A monk asked his teacher, “When the cold visits us, how can we avoid it?”

She replied, “Why not go where there is no cold?”

The monk asked, “Where is the place without cold?”

She said, “When it is cold, the cold kills you. When it is hot, the heat kills you.”

~ The Blue Cliff Record, case 43

For many of us, it is probably hard to articulate why came to practice Zen, but it is safe to say, most of us started with some goal in mind, vague or otherwise. Though goals ~ like seeking enlightenment, wanting freedom, desiring to save all beings ~ bring us to the party, in the end, these ideas of what our life is or could be just get in our way. What we really are seeking is immersion. By soaking ourselves into a koan, we “forget the self”, as Dogen wrote, and set up a resonance with all things. And that immersion can be either cold, or it can be heat. The universe does not choose.
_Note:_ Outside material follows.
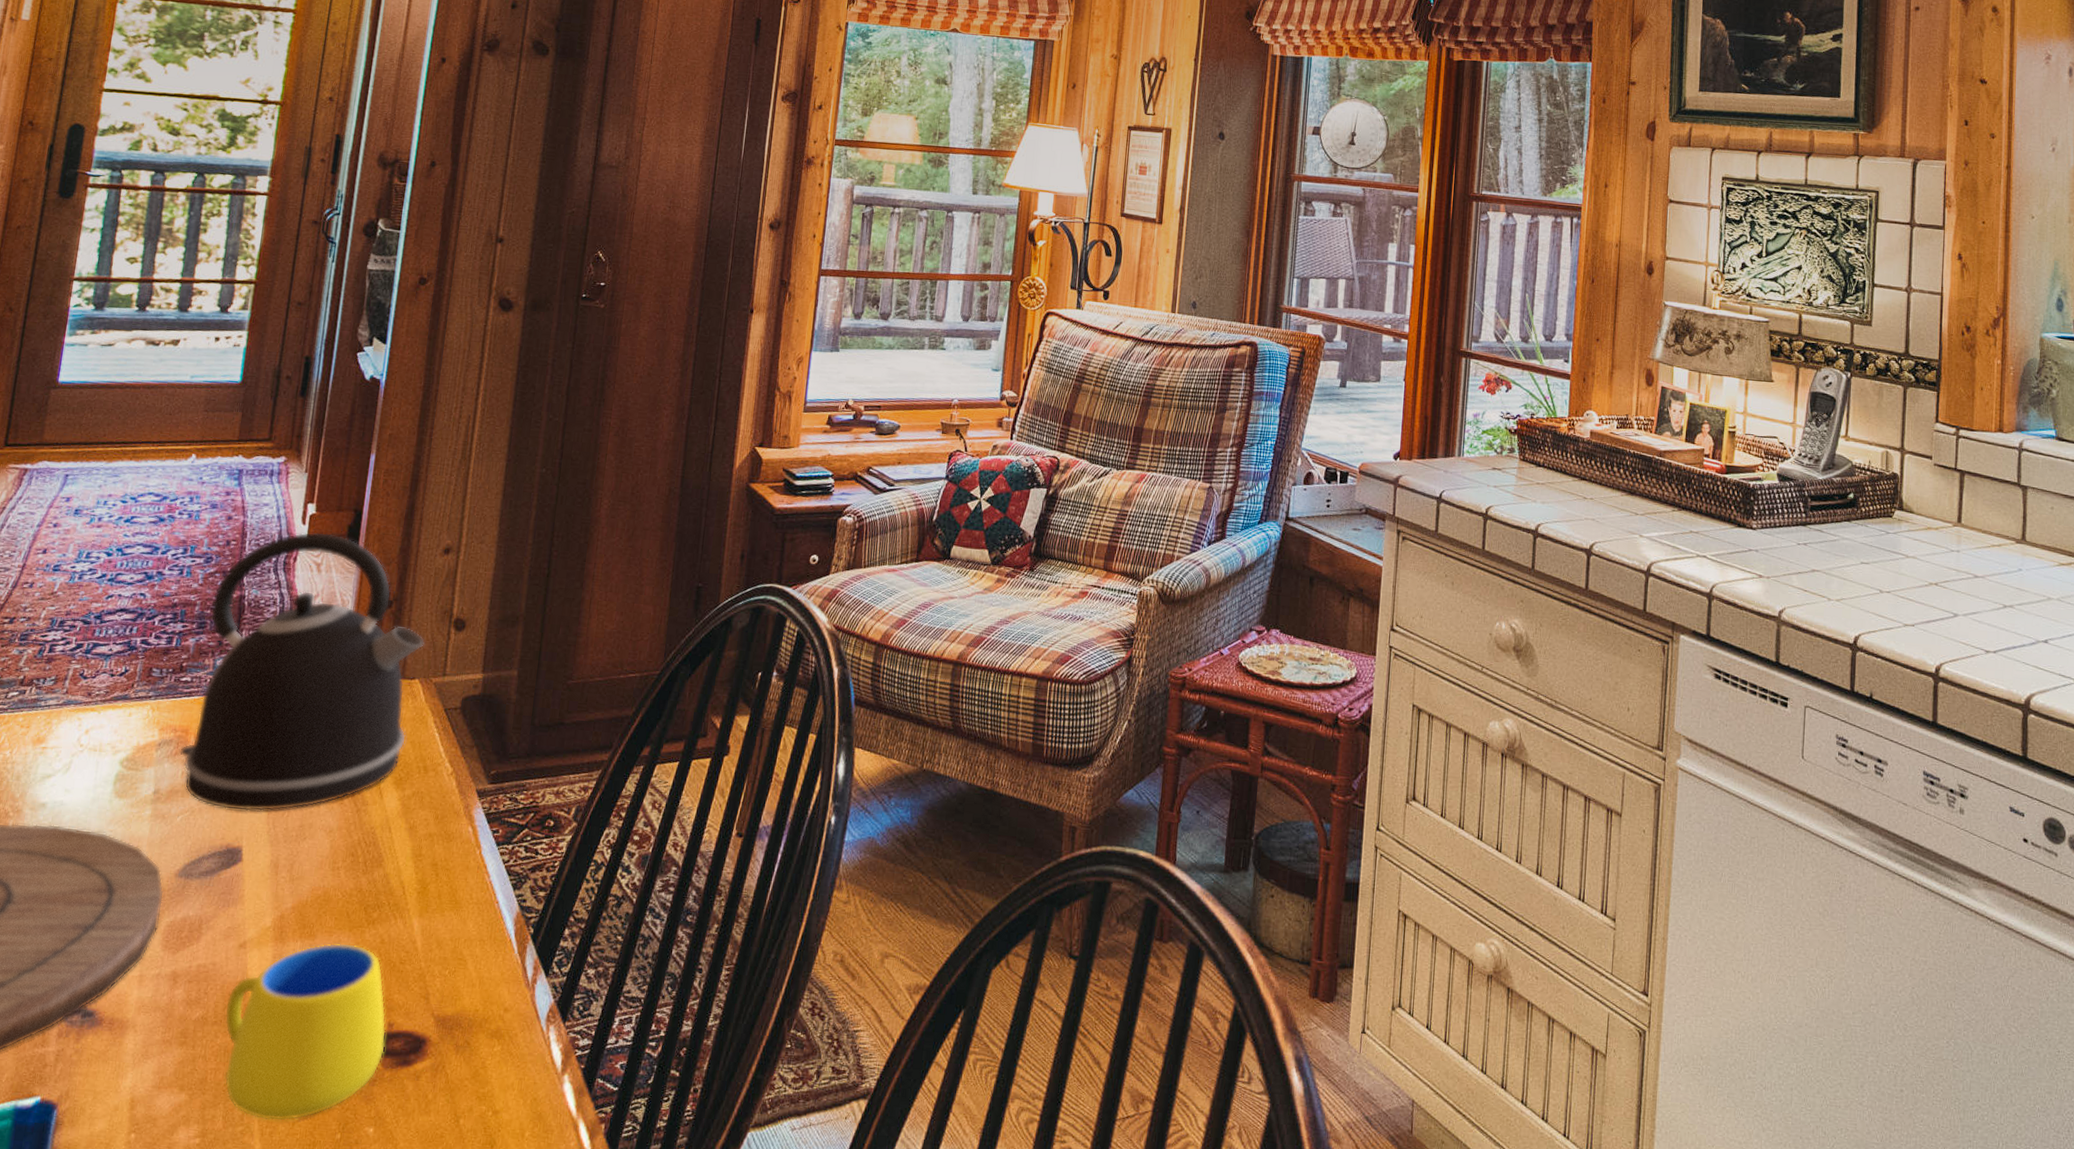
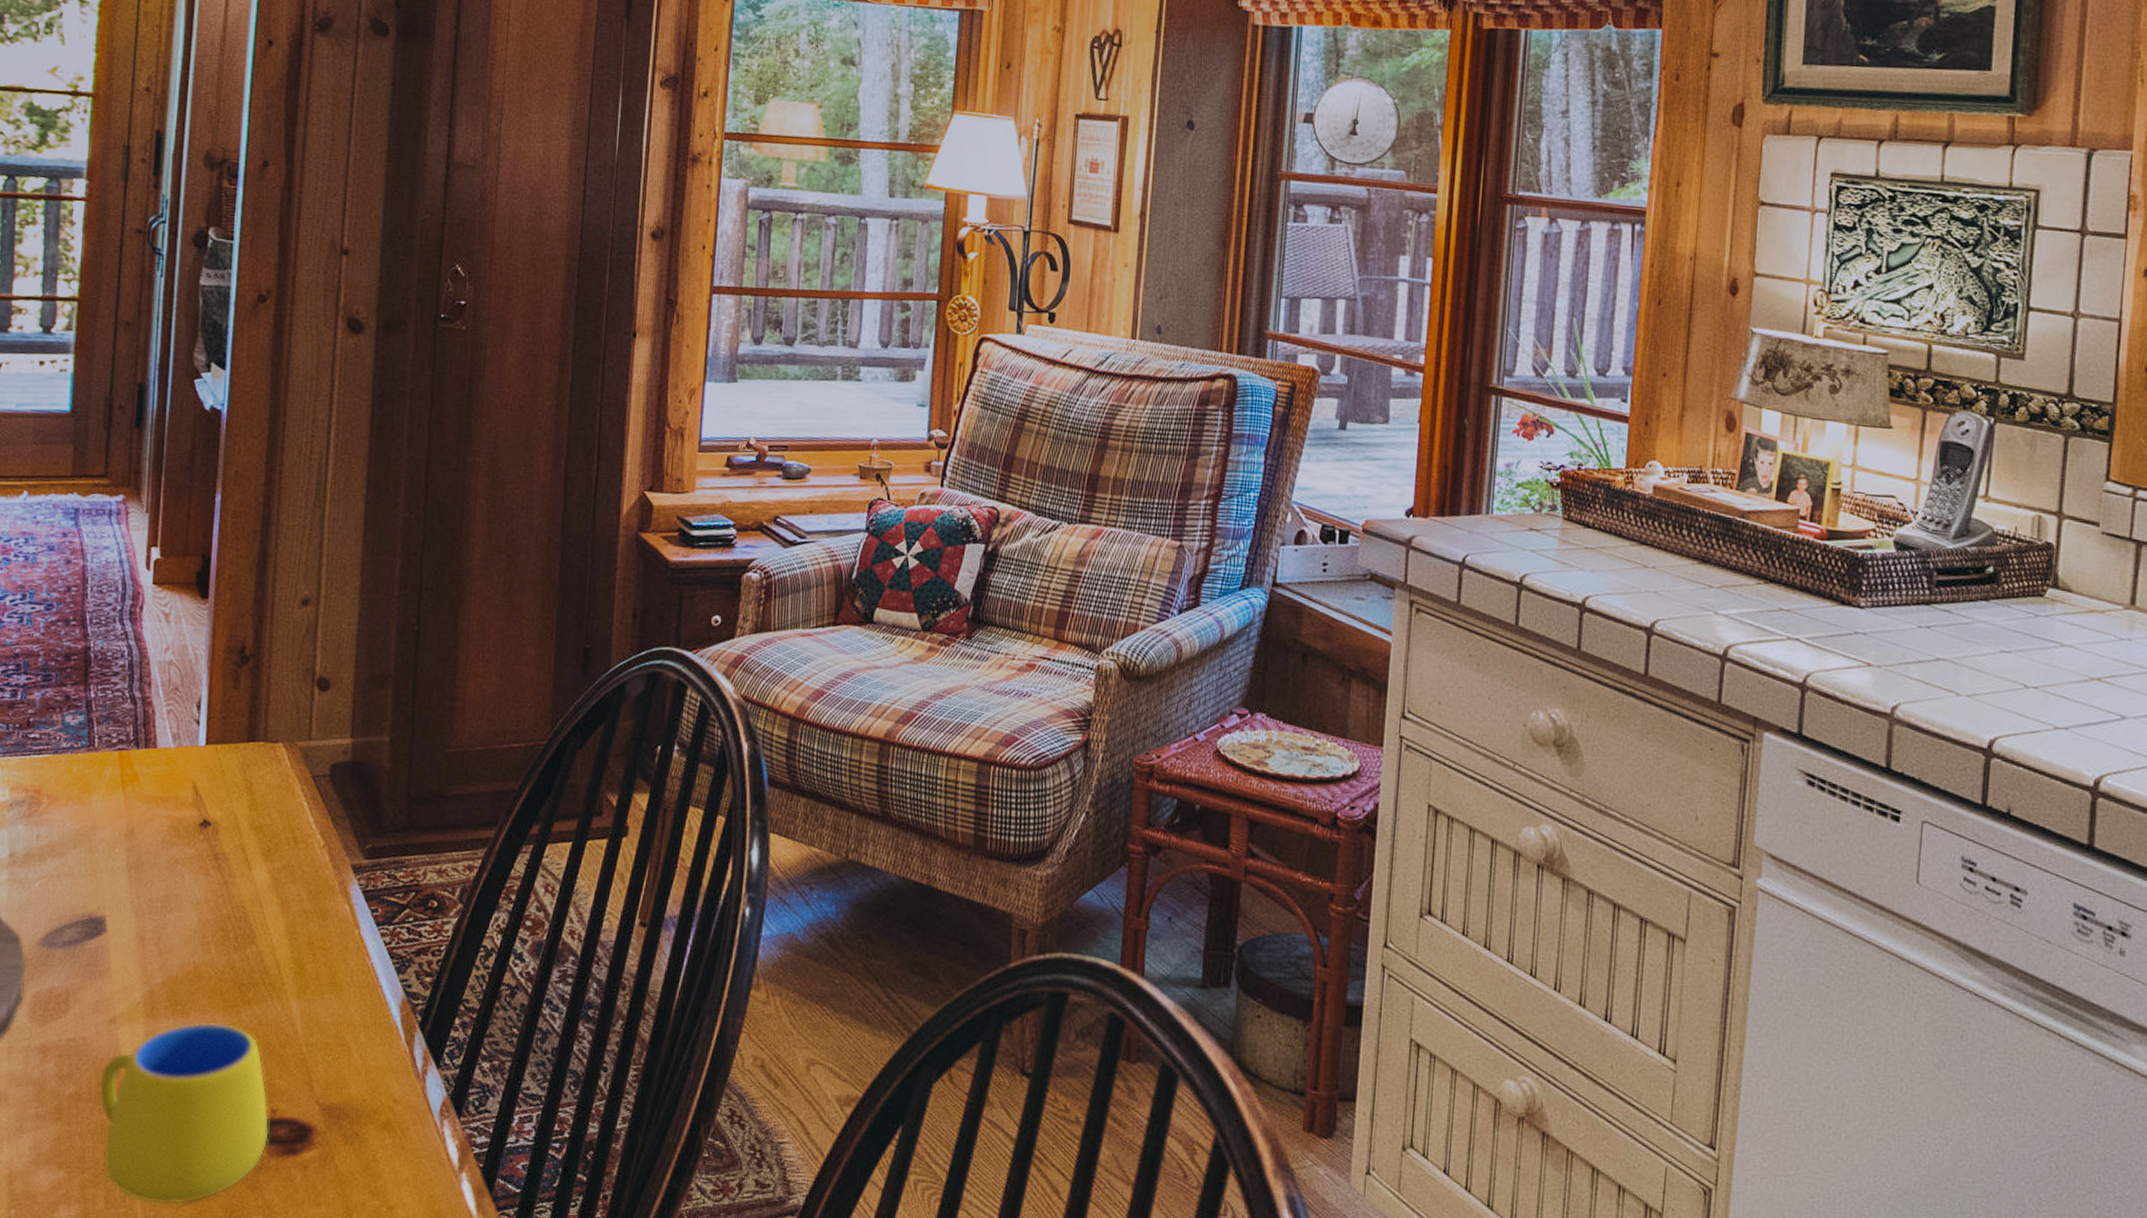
kettle: present [180,532,425,812] -> none [33,578,286,880]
I recently re-read, with pleasure, a friend’s note on this koan from some years ago. Once a heavy smoker, when trying to quit he would get intense cravings for a cigarette. Rather than trying to avoid the craving by taking a cigarette, he turned toward it, noticing it, even enjoying it. In this way, he was able to break the habit (once again). That story made me think of my own cigarette smoking. Rather than give up smoking, I actually tried to take up the nasty habit several times over the years, with no success. I first began by lighting up my mother’s lipstick-ringed butts in the ash tray of the old Studebaker station-wagon. Then my friend Donny stole some of his father’s cigarettes, and we smoked one sitting in the thick oleander bushes along Warren Road. Somewhere along the way I picked up a corncob pipe, but the cherry tobacco tasted too sweet. In the end, I failed. But not at every vice. In high school, my friend Gary and I bought a jug of Red Mountain (now called Carlo Rossi) Red Burgundy wine. We hid the jug in my neighbor, Miss Gertude Hibb’s, bushes, and on weekends would pull it out and take a few slugs. That bad habit I have gotten better at, unfortunately.

Another friend of mine, suffering a debilitating spinal disease recently said, “Of the Ying and Yang, I like the dark. It helps me more.” It helps because it is immersive. When he is in pain, there is nothing but pain, keeping him awake at night, dogging him during the day. It is his life, and he has begun to bring his koan into that life with him. In recent months, perhaps because of that, he says that his heart has opened up to a world of great joy that he describes as “unconditional love for everyone and everything.” Yes, immersion.